The Justice Department held a press conference Tuesday afternoon that was ostensibly scheduled to address an investigation of alleged Medicare fraud, but as soon as Attorney General Eric Holder stepped up to the podium, there was only one topic on reporters’ minds: The news yesterday that the Justice Department probed two months’ worth of Associated Press phone records as part of an investigation into national security leaks from government officials to the news media.
But Holder said he actually was recused from overseeing the investigation after he was interviewed as a witness last year. Still, he gave the investigation his backing.
“This is is among the most serious—top two or three—I’ve ever seen,” Holder said, adding that such a description is “not hyperbole.”
The investigation was launched after the AP published a story May 7, 2012 about a bomb plot in Yemen foiled by the CIA. Although the AP held off running the article for several days after top U.S. officials cited security concerns, it prompted an outburst from congressional Republicans wanting to know how national security information made it into public view.
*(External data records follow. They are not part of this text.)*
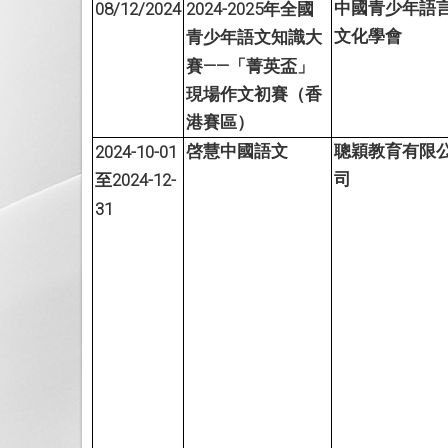
08/12/2024
2024-2025
中國青少年語
年全國
文化學會
青少年語文知識大
——
賽
「菁英盃」
現場作文初賽（香
港賽區）
2024-10-01
啓慧中國語文
聰穎教育有限
2024-12-
司
至
31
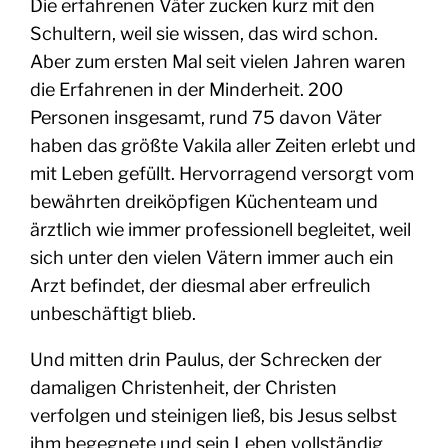
Die erfahrenen Väter zucken kurz mit den
Schultern, weil sie wissen, das wird schon.
Aber zum ersten Mal seit vielen Jahren waren
die Erfahrenen in der Minderheit. 200
Personen insgesamt, rund 75 davon Väter
haben das größte Vakila aller Zeiten erlebt und
mit Leben gefüllt. Hervorragend versorgt vom
bewährten dreiköpfigen Küchenteam und
ärztlich wie immer professionell begleitet, weil
sich unter den vielen Vätern immer auch ein
Arzt befindet, der diesmal aber erfreulich
unbeschäftigt blieb.
Und mitten drin Paulus, der Schrecken der
damaligen Christenheit, der Christen
verfolgen und steinigen ließ, bis Jesus selbst
ihm begegnete und sein Leben vollständig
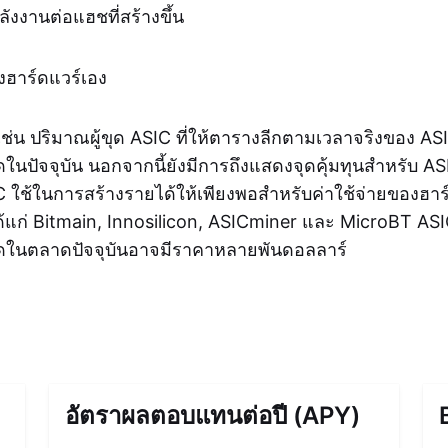
งงานต่อแฮชที่สร้างขึ้น
งฮาร์ดแวร์เอง
ช่น ปริมาณผู้ขุด ASIC ที่ให้ตารางลีกตามเวลาจริงของ ASIC
ดในปัจจุบัน นอกจากนี้ยังมีการถึงแสดงจุดคุ้มทุนสำหรับ AS
IC ใช้ในการสร้างรายได้ให้เพียงพอสำหรับค่าใช้จ่ายของฮาร์ด
แก่ Bitmain, Innosilicon, ASICminer และ MicroBT ASIC 
ุดในตลาดปัจจุบันอาจมีราคาหลายพันดอลลาร์
อัตราผลตอบแทนต่อปี (APY)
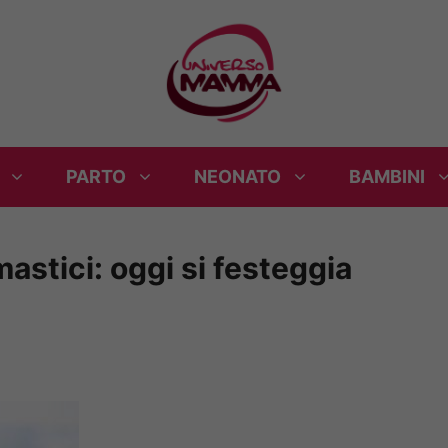
PARTO
NEONATO
BAMBINI
mastici: oggi si festeggia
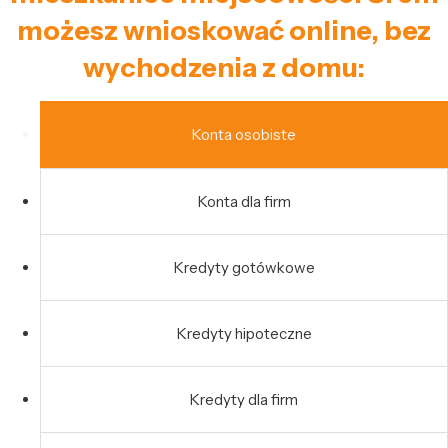
możesz wnioskować online, bez
wychodzenia z domu:
Konta osobiste
Konta dla firm
Kredyty gotówkowe
Kredyty hipoteczne
Kredyty dla firm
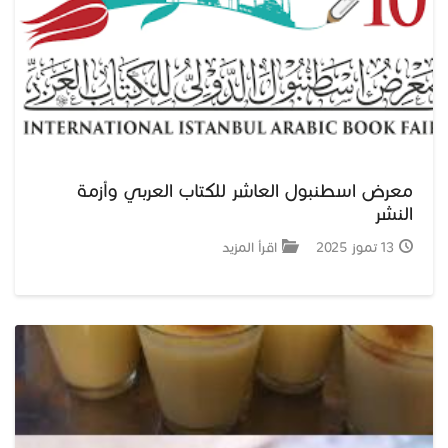
معرض اسطنبول العاشر للكتاب العربي وأزمة
النشر
13 تموز 2025
اقرأ المزيد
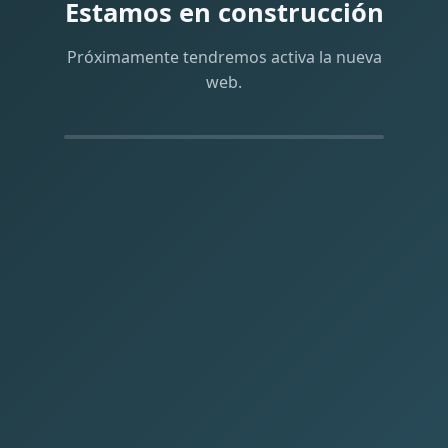
Estamos en construcción
Próximamente tendremos activa la nueva
web.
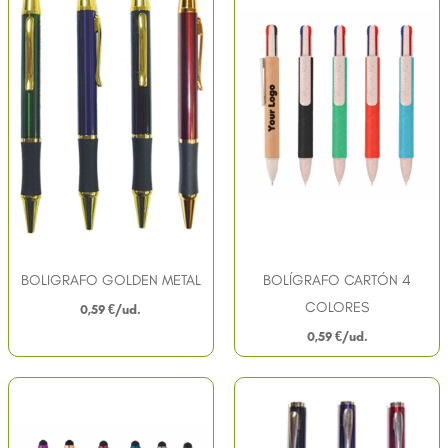
BOLIGRAFO GOLDEN METAL
BOLÍGRAFO CARTÓN 4
COLORES
0,59
€
0,59
€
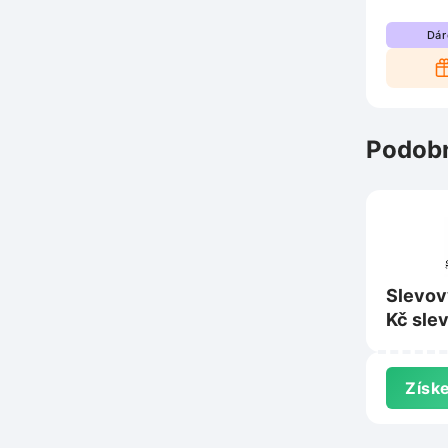
Dár
Podobn
Slevov
Kč sle
nad 1 
Greeni
Získe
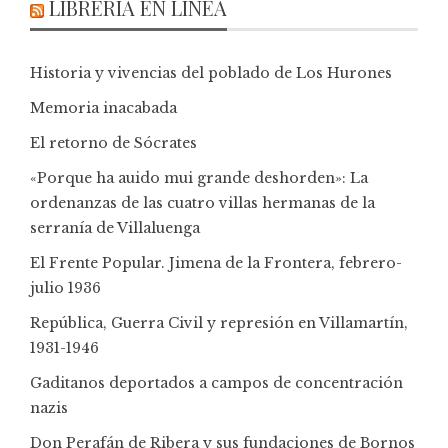
LIBRERÍA EN LÍNEA
Historia y vivencias del poblado de Los Hurones
Memoria inacabada
El retorno de Sócrates
«Porque ha auido mui grande deshorden»: La
ordenanzas de las cuatro villas hermanas de la
serranía de Villaluenga
El Frente Popular. Jimena de la Frontera, febrero-
julio 1936
República, Guerra Civil y represión en Villamartín,
1931-1946
Gaditanos deportados a campos de concentración
nazis
Don Perafán de Ribera y sus fundaciones de Bornos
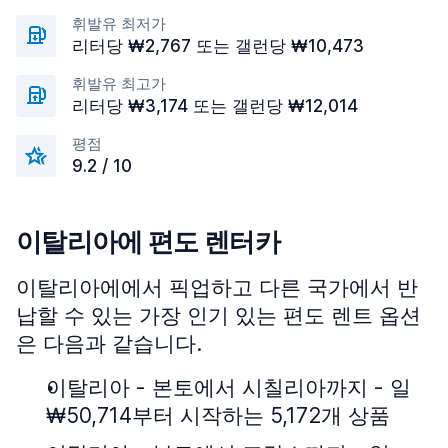
휘발유 최저가
리터당 ₩2,767 또는 갤런당 ₩10,473
휘발유 최고가
리터당 ₩3,174 또는 갤런당 ₩12,014
평점
9.2 / 10
이탈리아에 편도 렌터카
이탈리아에에서 픽업하고 다른 국가에서 반
납할 수 있는 가장 인기 있는 편도 렌트 옵션
은 다음과 같습니다.
이탈리아 - 본토에서 시칠리아까지 - 일
₩50,714부터 시작하는 5,172개 상품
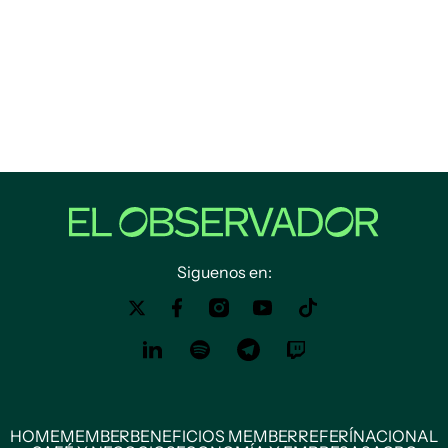
Siguenos en:
HOME
MEMBER
BENEFICIOS MEMBER
REFERÍ
NACIONAL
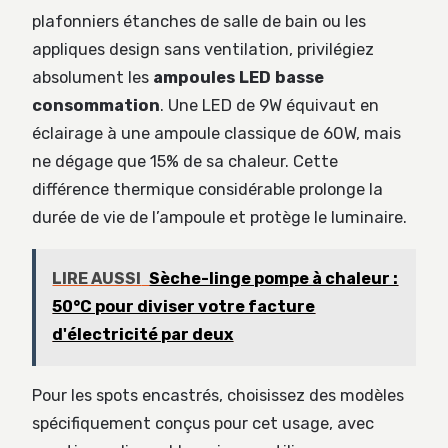
plafonniers étanches de salle de bain ou les
appliques design sans ventilation, privilégiez
absolument les
ampoules LED basse
consommation
. Une LED de 9W équivaut en
éclairage à une ampoule classique de 60W, mais
ne dégage que 15% de sa chaleur. Cette
différence thermique considérable prolonge la
durée de vie de l’ampoule et protège le luminaire.
LIRE AUSSI
Sèche-linge pompe à chaleur :
50°C pour diviser votre facture
d'électricité par deux
Pour les spots encastrés, choisissez des modèles
spécifiquement conçus pour cet usage, avec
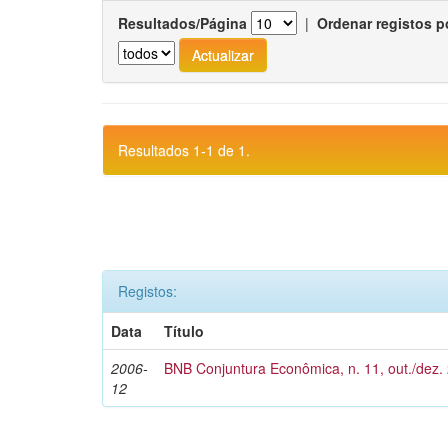
Resultados/Página
|
Ordenar registos p
Resultados 1-1 de 1.
Registos:
Data
Título
2006-
BNB Conjuntura Econômica, n. 11, out./dez.
12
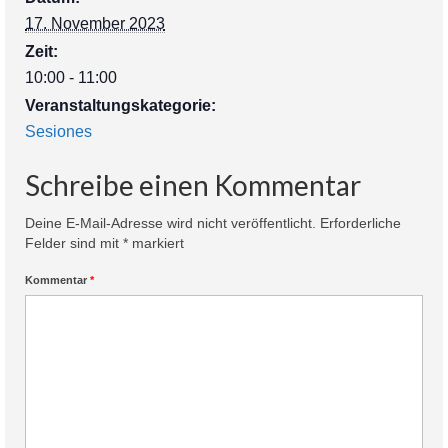
17. November 2023
Zeit:
10:00 - 11:00
Veranstaltungskategorie:
Sesiones
Schreibe einen Kommentar
Deine E-Mail-Adresse wird nicht veröffentlicht.
Erforderliche
Felder sind mit
*
markiert
Kommentar
*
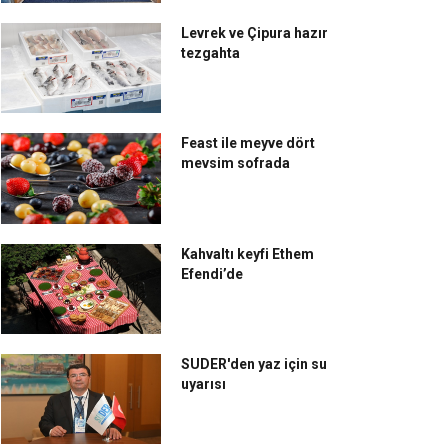
Levrek ve Çipura hazır
tezgahta
Feast ile meyve dört
mevsim sofrada
Kahvaltı keyfi Ethem
Efendi’de
SUDER'den yaz için su
uyarısı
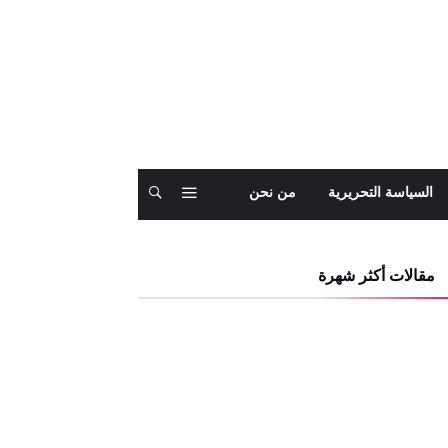
السياسة التحريرية
من نحن
مقالات أكثر شهرة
In response, Holder named two U.S. attorneys—Ron Machen of the District of Columbia and Ron Rosenstein of Maryland—as special prosecutors.
Holder was among those interviewed in the ensuing investigation. “To avoid any potential appearance of a conflict of interest, the Attorney General recused himself from this matter,” a Justice Department statement released earlier today reads.
But at the press conference, Holder defended the investigation that eventually led to Machen’s investigators obtaining reporters’ phone records, saying he is “confidant that the people involved in this” followed Justice Department guidelines.
Those guidelines state that subpoenas directed toward the news media are to be drawn up “as narrowly as possible” and then only after direct negotiations with the targeted media organization. The Associated Press only found out last Friday that its phone records had been probed.